Sur fond de crise diplomatique avec la junte, Paris a annoncé en février le retrait de ses soldats déployés au Mali, opération devant être achevée cet été.
Dans un climat de tensions croissantes entre Bamako et l’ONU, qui demande en vain de pouvoir enquêter dans des zones où des éléments de l’armée malienne ont été accusés ou soupçonnés d’avoir mené des exactions contre des civils, la présence des Russes alimente des interrogations sur l’avenir de la mission des Nations unies au Mali (Minusma), dont le mandat est censé être renouvelé en juin.

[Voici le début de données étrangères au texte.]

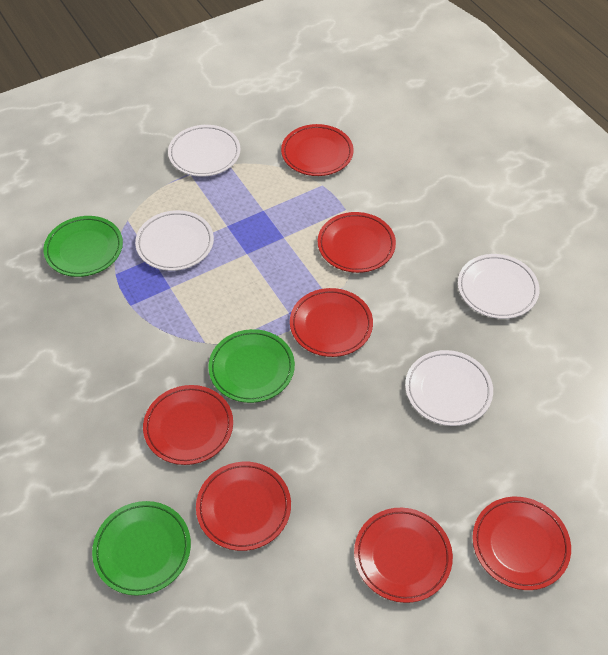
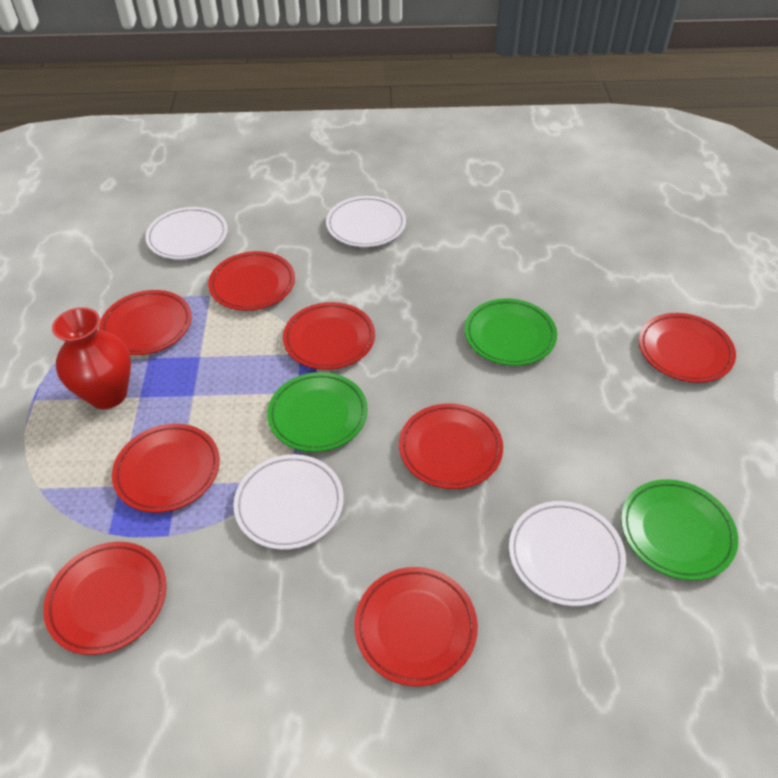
red plate: 7 -> 8
red vase: 0 -> 1

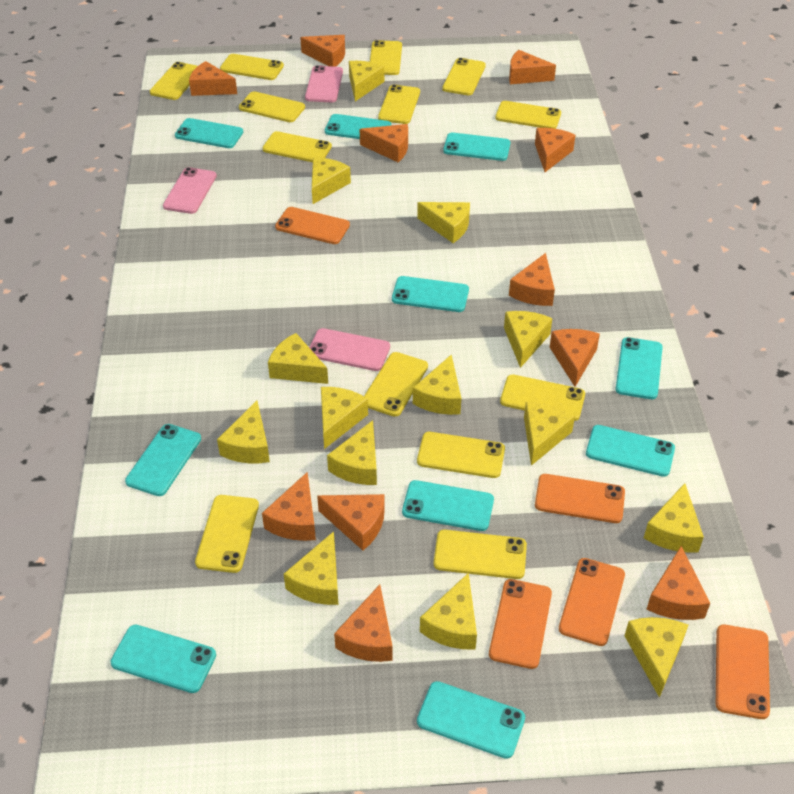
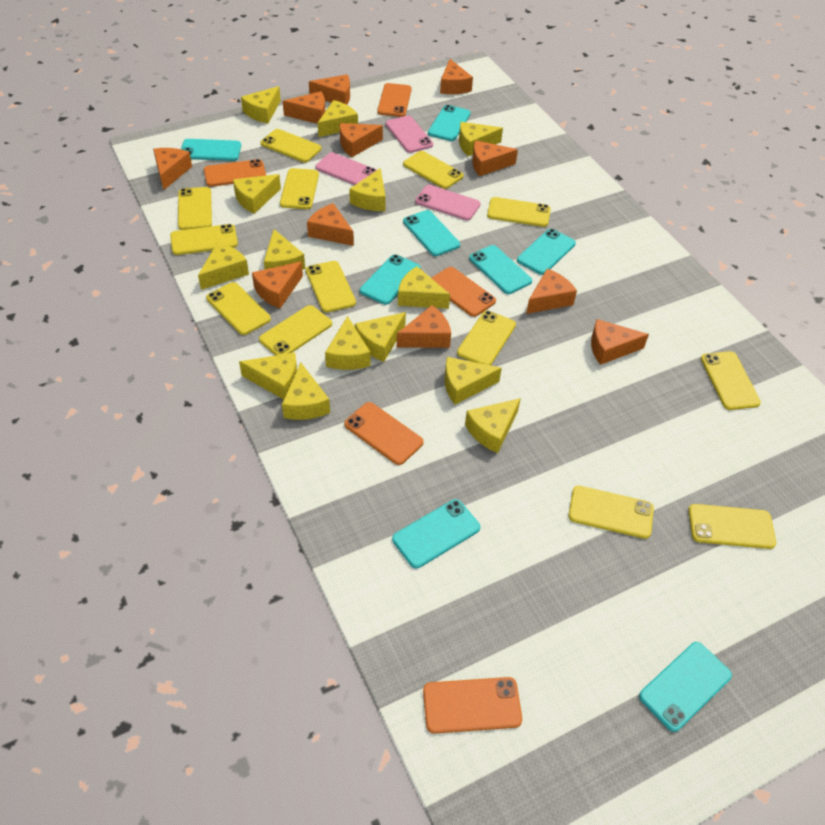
turquoise phone: 10 -> 8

Mais « ce n’est pas l’intérêt du Mali aujourd’hui de dire que nous rompons avec la Minusma. Le mandat sera renouvelé », a déclaré M. Choïga aux membres du CNT. « Mais il faut qu’on se mette dans la tête que notre souveraineté, notre indépendance, notre défense, notre sécurité, c’est notre armée seule appuyée par moments par nos partenaires qui peut l’assurer », a-t-il ajouté, jugeant que celle-ci s’acquitte « de façon extraordinaire de sa mission ». Le conflit en cours au Mali a fait des milliers de morts, civils et combattants, depuis 2012.